# Help with Inner Tube sizes ??



## tjgoodhew (Mar 20, 2013)

This may sound like a really stupid question but how do i know what inner tubes to buy and what sizes match my bike ??

I have a Cannondale Caad8 with the stock wheels (Maddux RS 3.0) but i cant get my head around the wheel size and the tube size.

I bought a spare tube which is 28" 700c as it said it was for road bikes without thinking and then realized it may not be the right size !!

Im guessing the 28" is the wheel diameter but not sure what 700c means.

Could somebody please explain what this all means and if in fact the tubes i have bought are right or wrong.

I want to buy a new set of tyres too and am guessing i may also have a similar problem 

Thanks again


----------



## JCavilia (Sep 12, 2005)

Look at the side of your tire. The label will say 700-23C, or possibly 700-25C. 700C is the designation for the rim size, also called 622mm (it may say that, too). All road bikes (mostly) have 700C wheels. 

Any 700C tire (almost any) will fit on the rim. 23 or 25 is the width of the tire in mm. Any 700C tube that's not way too big or way too small will fit in your tires.

In some places 28" is used to designate 700C tires/tubes. This is confusing. Does your tube actually say 28", or is it 28mm? Usually there will be a width designation in mm, often with a range; e.g., 20-25mm, 23-28mm, 25-32mm, etc.)

Does your tube have a width designation? Most likely your tube is fine for you.


----------



## tjgoodhew (Mar 20, 2013)

On the front of the box it just says 28" 700c and then a whole host of numbers below.

On the actual tyre itself it says 28" 18/28-622/630.

These are the exact ones i have purchased. 

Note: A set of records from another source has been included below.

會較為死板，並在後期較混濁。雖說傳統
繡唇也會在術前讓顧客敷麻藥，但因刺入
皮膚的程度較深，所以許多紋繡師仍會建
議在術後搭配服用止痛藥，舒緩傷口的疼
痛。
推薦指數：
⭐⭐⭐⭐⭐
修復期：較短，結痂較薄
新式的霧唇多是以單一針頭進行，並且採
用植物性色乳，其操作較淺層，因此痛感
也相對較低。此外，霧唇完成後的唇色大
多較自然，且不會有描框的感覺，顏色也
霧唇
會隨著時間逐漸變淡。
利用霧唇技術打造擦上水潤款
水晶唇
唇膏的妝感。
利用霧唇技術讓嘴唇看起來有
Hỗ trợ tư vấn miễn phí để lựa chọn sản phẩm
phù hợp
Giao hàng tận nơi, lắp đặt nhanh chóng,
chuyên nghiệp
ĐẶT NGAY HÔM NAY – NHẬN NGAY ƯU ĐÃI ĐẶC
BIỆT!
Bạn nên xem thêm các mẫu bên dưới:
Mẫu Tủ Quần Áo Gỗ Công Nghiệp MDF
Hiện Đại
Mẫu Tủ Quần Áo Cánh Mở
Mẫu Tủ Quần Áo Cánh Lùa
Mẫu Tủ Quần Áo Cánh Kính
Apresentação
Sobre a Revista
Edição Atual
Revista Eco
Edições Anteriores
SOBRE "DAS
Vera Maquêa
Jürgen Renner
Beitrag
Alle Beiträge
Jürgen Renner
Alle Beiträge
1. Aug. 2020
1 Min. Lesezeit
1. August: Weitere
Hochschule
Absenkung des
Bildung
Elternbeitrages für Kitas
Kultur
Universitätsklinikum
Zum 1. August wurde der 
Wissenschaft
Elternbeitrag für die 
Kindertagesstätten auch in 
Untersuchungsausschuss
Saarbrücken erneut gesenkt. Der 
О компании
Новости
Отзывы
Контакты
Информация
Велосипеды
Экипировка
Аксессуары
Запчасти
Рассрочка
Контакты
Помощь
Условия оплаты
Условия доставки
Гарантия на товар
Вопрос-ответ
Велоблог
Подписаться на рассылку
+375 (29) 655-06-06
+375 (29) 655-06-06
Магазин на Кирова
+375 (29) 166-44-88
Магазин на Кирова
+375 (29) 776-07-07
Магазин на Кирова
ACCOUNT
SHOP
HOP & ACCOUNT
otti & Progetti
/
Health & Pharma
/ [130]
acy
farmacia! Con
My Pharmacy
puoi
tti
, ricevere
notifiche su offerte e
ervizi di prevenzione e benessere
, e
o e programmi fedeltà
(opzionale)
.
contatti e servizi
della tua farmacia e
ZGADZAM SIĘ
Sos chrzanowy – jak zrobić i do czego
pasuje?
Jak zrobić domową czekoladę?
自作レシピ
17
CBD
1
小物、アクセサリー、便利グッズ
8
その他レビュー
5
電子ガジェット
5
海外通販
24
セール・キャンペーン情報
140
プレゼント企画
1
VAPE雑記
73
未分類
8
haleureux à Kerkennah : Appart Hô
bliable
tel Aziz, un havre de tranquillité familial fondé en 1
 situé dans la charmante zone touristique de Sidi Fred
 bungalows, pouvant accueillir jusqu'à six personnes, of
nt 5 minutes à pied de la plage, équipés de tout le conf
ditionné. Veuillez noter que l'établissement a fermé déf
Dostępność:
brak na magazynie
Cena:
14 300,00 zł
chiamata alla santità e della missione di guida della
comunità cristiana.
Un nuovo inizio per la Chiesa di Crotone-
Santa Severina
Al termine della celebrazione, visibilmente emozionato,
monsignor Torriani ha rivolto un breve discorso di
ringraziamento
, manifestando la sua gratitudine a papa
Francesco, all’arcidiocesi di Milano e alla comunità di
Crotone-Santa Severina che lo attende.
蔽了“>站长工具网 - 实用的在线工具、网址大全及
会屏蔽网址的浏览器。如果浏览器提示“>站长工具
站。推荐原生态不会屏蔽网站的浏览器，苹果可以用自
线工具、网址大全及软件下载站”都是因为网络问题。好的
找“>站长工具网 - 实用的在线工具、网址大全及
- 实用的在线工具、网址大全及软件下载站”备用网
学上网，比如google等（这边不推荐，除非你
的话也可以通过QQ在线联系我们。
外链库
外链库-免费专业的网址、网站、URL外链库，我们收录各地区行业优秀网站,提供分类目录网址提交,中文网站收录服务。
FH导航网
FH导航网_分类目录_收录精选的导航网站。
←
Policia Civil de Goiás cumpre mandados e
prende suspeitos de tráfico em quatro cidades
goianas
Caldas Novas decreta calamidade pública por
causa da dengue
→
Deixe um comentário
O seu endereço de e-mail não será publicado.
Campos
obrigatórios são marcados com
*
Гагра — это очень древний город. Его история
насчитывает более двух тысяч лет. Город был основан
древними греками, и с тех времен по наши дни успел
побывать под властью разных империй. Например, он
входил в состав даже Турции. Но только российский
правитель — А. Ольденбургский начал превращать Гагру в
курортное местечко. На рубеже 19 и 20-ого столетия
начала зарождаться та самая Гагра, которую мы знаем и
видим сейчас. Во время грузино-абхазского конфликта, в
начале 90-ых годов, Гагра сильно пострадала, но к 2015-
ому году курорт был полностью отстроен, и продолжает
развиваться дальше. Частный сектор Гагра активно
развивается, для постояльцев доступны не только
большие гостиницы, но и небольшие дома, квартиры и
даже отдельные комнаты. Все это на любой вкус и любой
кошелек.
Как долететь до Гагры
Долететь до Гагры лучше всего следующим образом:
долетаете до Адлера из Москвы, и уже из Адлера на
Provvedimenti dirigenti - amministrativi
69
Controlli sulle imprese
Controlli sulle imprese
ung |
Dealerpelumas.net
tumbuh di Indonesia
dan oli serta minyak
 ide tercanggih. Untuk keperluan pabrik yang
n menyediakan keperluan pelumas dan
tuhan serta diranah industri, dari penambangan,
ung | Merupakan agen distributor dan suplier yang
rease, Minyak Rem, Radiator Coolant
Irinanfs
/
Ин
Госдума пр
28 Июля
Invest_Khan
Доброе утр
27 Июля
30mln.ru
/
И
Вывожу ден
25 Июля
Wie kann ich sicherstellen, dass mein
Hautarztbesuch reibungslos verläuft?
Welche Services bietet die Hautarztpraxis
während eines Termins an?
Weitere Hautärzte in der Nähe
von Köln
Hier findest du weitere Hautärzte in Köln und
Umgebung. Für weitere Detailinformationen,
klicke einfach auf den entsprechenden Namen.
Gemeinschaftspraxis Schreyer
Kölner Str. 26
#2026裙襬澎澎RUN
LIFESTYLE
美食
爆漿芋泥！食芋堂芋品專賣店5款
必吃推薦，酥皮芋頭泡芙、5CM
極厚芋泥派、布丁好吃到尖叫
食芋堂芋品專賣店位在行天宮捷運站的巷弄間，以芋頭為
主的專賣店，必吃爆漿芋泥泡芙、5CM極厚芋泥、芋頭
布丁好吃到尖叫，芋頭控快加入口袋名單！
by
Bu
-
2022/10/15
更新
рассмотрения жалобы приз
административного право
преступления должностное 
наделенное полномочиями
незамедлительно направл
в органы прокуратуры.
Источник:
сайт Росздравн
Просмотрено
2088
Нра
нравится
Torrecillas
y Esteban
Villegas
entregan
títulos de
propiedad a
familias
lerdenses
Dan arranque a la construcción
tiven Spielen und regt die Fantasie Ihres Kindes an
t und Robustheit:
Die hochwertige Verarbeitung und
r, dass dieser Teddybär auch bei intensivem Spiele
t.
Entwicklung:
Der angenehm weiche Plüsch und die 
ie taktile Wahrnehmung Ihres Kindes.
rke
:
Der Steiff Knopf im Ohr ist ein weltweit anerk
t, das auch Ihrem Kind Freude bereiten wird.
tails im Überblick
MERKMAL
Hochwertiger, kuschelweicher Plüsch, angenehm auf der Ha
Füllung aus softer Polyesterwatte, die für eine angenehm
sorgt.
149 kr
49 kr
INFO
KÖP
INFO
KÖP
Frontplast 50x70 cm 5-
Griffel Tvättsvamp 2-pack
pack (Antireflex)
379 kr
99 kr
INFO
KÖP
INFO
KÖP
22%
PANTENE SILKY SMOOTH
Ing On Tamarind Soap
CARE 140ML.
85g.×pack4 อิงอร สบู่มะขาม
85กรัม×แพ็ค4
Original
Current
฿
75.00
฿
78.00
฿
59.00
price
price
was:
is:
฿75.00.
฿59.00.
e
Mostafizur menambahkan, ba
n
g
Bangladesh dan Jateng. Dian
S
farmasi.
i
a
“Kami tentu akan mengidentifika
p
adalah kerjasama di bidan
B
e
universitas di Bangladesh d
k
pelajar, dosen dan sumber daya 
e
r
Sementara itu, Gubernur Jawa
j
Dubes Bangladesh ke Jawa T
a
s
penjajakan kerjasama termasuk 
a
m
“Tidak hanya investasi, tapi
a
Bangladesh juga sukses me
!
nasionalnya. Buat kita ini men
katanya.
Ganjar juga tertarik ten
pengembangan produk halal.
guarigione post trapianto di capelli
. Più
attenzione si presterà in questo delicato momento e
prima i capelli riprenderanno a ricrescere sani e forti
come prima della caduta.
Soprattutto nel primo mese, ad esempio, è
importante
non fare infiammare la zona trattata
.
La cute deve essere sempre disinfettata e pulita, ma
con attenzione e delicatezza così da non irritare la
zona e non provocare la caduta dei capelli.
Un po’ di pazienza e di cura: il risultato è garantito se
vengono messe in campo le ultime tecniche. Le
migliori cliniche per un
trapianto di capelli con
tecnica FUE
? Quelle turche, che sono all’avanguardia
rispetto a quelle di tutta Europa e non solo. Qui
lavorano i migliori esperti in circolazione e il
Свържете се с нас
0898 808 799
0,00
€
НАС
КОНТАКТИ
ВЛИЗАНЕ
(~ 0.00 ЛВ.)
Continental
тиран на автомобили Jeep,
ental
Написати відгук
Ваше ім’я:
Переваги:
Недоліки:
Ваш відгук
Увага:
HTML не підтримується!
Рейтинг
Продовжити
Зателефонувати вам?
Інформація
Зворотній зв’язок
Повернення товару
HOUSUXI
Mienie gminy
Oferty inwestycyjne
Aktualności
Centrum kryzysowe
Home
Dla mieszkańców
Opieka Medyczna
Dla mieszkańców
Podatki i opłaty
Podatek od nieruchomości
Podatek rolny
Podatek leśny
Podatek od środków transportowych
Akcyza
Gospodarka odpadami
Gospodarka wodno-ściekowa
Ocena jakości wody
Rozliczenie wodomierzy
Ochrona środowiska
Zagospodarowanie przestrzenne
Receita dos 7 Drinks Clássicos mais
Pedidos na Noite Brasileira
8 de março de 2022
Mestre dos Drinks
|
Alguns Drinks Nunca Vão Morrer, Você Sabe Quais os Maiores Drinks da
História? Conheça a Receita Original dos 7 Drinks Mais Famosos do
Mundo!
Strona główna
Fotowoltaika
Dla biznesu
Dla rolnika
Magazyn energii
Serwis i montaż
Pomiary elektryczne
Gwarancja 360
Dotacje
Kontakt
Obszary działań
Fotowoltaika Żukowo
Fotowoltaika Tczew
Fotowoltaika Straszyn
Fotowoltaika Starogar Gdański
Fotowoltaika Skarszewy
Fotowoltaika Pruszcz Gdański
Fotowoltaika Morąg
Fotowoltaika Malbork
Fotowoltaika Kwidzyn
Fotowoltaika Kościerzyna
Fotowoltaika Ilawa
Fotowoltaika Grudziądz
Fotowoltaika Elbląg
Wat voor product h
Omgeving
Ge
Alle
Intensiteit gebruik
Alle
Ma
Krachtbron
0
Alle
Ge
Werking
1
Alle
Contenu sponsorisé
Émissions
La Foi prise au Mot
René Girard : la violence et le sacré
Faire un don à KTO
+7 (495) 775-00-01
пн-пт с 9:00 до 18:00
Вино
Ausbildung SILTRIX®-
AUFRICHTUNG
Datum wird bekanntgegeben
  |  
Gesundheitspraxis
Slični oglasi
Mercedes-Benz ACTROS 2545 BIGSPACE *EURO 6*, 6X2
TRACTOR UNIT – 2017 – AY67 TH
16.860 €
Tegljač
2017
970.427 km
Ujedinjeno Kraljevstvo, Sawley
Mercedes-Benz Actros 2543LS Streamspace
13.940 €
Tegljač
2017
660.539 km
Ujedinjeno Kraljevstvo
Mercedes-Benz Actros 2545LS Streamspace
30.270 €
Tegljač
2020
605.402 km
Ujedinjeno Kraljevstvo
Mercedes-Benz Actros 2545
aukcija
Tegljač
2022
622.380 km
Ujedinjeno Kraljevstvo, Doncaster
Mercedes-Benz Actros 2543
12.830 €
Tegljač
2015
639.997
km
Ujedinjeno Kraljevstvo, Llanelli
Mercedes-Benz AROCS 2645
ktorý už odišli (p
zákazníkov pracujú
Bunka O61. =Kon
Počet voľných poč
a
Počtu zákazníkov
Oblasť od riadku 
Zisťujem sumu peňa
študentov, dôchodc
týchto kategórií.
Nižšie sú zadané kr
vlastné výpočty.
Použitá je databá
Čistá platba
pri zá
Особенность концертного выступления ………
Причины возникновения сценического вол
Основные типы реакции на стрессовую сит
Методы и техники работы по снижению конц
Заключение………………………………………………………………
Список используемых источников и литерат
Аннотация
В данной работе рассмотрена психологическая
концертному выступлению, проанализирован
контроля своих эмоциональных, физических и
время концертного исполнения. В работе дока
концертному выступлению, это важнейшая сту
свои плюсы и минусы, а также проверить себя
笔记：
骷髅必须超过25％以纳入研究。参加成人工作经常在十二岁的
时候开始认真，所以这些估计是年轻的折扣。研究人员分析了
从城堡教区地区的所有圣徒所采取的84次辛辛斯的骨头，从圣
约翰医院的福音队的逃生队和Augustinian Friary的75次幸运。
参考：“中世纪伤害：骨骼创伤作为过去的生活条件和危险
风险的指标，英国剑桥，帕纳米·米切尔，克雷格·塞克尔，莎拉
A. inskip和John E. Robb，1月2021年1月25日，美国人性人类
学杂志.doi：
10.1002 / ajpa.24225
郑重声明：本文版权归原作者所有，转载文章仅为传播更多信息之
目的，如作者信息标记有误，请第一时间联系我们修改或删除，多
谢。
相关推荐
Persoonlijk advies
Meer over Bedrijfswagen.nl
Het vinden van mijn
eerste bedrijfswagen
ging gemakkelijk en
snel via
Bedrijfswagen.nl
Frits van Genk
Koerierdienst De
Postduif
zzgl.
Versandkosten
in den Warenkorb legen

http://www.probikekit.com/uk/tyres-...be-road-short-valve-inner-tube-pack-of-5.html 

Thanks


----------



## tihsepa (Nov 27, 2008)

tjgoodhew said:


> On the front of the box it just says 28" 700c and then a whole host of numbers below.
> 
> On the actual tyre itself it says 28" 18/28-622/630. *Are you sure you dont mean tube?*
> 
> ...


They will be fine. It does sound to me like you are confusing tire and tube in your statement I quoted.


----------



## AndrwSwitch (May 28, 2009)

I see what you did. 28" refers to the wheel size - pretty much what JCavilia already said.

On the ad, it says the tubes are for 18-28 mm tires. That refers to the width of the tire Schwalbe thinks the tubes will work best in. I don't believe you could even mount a tire on your bike that the tubes would be wrong for - you're all good.

If you're curious, here's more on tire sizing.
Tire Sizing Systems

If you're at "enough already, I just want to ride my bike!" ignore the link.


----------



## tjgoodhew (Mar 20, 2013)

Yes you are right i meant tube.

Would there be a better tube in terms of size ?


----------



## tihsepa (Nov 27, 2008)

tjgoodhew said:


> Yes you are right i meant tube.
> 
> Would there be a better tube in terms of size ?


Those will be fine for whatever will fit in your frame and fork.


----------



## JCavilia (Sep 12, 2005)

tjgoodhew said:


> Would there be a better tube in terms of size ?


No. They will be fine. Tubes are stretchy, so they fit a range of sizes. I am still idly curious what the label on your tyres says (the tyres that are on the bike).


----------